ULTIMATE SOURCE: In linguistics, the earliest known or most ancient etymon for a particular word, as opposed to a direct source, the most recent source for a word.
UMLAUT: (1) Jacob Grimm's term for the process of assimilating a vowel to another sound in the following syllable. This process is also called mutation. This process is responsible for many unusual plurals in Germanic languages like English--such as man-men, foot-feet, and so on. (2) The diacritical marking also called a dieresis. Click here for more information on this diacritical marking.
UNDERSTATEMENT: See litotes and meiosis under tropes.
UNDERWORLD: The land of the dead--often depicted as beneath the surface of the earth in a variety of religious literatures. See Descent Into the Underworld.
UNINFLECTED GENITIVE: A genitive that has no case ending to signal its function. A number of such uninflected genitives appeared in Early Modern English--especially for nouns that originally were feminine in Anglo-Saxon grammar or nouns ending in -s or preceding another word beginning with s-. Thus, we might find "for conscience sake" and "for God sake" in Shakespearean plays.
UNINFLECTED PLURAL: A plural word identical to its singular form. For instance, "I saw one deer yesterday, but last week I saw five deer." Here, the word deer is identical whether it is singular or plural. Other examples include sheep, swine, folk, and (in Middle English) horse and kind, which did not develop the plural form horses and kinds until the 1600s through linguistic hypercorrection.
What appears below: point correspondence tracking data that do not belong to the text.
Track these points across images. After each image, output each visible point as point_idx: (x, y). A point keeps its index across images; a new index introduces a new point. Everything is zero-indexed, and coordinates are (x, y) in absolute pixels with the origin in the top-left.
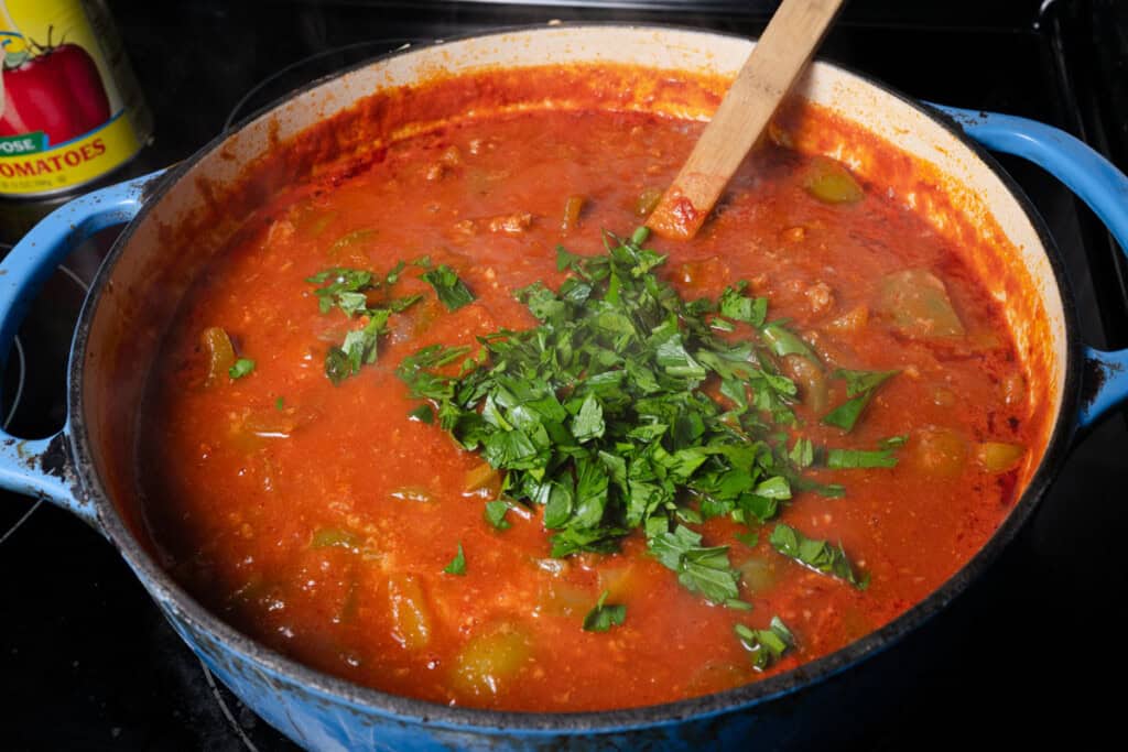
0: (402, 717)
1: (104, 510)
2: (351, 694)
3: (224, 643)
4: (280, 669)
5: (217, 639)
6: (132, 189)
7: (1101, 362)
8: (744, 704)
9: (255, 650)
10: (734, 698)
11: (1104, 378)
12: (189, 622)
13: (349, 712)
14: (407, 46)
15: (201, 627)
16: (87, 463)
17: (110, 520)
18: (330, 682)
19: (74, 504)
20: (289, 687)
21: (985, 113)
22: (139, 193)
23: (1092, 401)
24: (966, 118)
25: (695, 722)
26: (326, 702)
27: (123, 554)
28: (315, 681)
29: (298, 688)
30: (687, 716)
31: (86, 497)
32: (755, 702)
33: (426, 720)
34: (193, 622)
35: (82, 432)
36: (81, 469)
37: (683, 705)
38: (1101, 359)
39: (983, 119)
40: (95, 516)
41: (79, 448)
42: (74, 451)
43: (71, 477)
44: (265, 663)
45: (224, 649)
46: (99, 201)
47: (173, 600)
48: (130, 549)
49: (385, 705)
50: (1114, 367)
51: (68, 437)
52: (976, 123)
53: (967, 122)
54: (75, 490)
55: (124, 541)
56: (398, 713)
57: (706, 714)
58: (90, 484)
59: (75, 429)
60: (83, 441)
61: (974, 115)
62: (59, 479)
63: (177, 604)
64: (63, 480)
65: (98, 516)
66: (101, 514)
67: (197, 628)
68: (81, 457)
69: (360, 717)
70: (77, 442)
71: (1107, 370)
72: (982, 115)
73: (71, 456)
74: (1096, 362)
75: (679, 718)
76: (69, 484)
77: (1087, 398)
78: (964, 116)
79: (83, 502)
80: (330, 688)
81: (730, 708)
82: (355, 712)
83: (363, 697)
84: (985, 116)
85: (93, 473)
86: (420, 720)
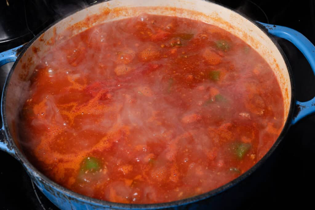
0: (104, 206)
1: (17, 151)
2: (90, 200)
3: (55, 188)
4: (71, 194)
5: (53, 187)
6: (13, 52)
7: (300, 106)
8: (195, 201)
9: (64, 189)
10: (192, 199)
11: (300, 110)
12: (44, 182)
13: (90, 205)
14: (96, 2)
15: (48, 183)
16: (11, 138)
17: (19, 155)
18: (85, 197)
19: (8, 150)
20: (73, 199)
21: (275, 26)
22: (15, 53)
23: (296, 116)
24: (270, 27)
25: (182, 206)
26: (83, 202)
27: (24, 164)
28: (81, 197)
29: (76, 199)
30: (180, 204)
31: (11, 148)
32: (198, 200)
33: (111, 206)
34: (46, 182)
35: (8, 129)
36: (9, 140)
37: (179, 201)
38: (300, 105)
39: (275, 28)
40: (14, 153)
41: (8, 134)
42: (6, 135)
43: (6, 142)
44: (67, 192)
45: (55, 189)
46: (3, 56)
47: (40, 176)
48: (26, 162)
49: (100, 203)
50: (304, 107)
51: (4, 131)
52: (272, 29)
53: (269, 29)
54: (8, 146)
55: (24, 160)
56: (103, 205)
57: (185, 203)
58: (12, 144)
59: (6, 128)
60: (9, 132)
61: (272, 26)
62: (3, 143)
63: (41, 177)
64: (4, 143)
65: (16, 154)
66: (17, 153)
67: (47, 184)
68: (9, 137)
69: (93, 206)
70: (7, 132)
71: (301, 108)
72: (274, 26)
73: (6, 136)
74: (299, 105)
75: (178, 205)
76: (6, 144)
77: (295, 116)
78: (269, 27)
79: (11, 149)
80: (85, 198)
81: (191, 202)
82: (92, 205)
83: (94, 201)
84: (275, 27)
85: (13, 141)
86: (109, 206)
UNITIES, THREE (also known as the "three dramatic unities"): In the 1500s and 1600s, critics of drama expanded Aristotle's ideas in the Poetics to create the rule of the "three unities." A good play, according to this doctrine, must have three traits. The first is unity of action (realistic events following a single plotline and a limited number of characters encompassed by a sense of verisimilitude). The second is unity of time, meaning that the events should be limited to the two or three hours it takes to view the play, or at most to a single day of twelve or twenty-four hours compressed into those two or three hours. Skipping ahead in time over the course of several days or years was considered undesirable, because the audience was thought to be incapable of suspending disbelief regarding the passage of time. The third is unity of space, meaning the play must take place in a single setting or location. It is notable that Shakespeare often broke the three unities in his plays, which may explain why these rules later were never as dominant in England as they were in French and Italian Neoclassical drama. French playwrights like Moliére conformed to the model much more strictly in Love is the Doctor and Tartuffe.
UNIT SET: A series of lowered or raised platforms on stage, often connected by various stairs and exits, which form the various locations for all of a play's scenes. A unit set enables the scene to change rapidly--without intermissions or the drawing of the curtain in order to place new sets.
UNITY: The sense that all the elements in a piece of writing fit together to create a harmonious effect.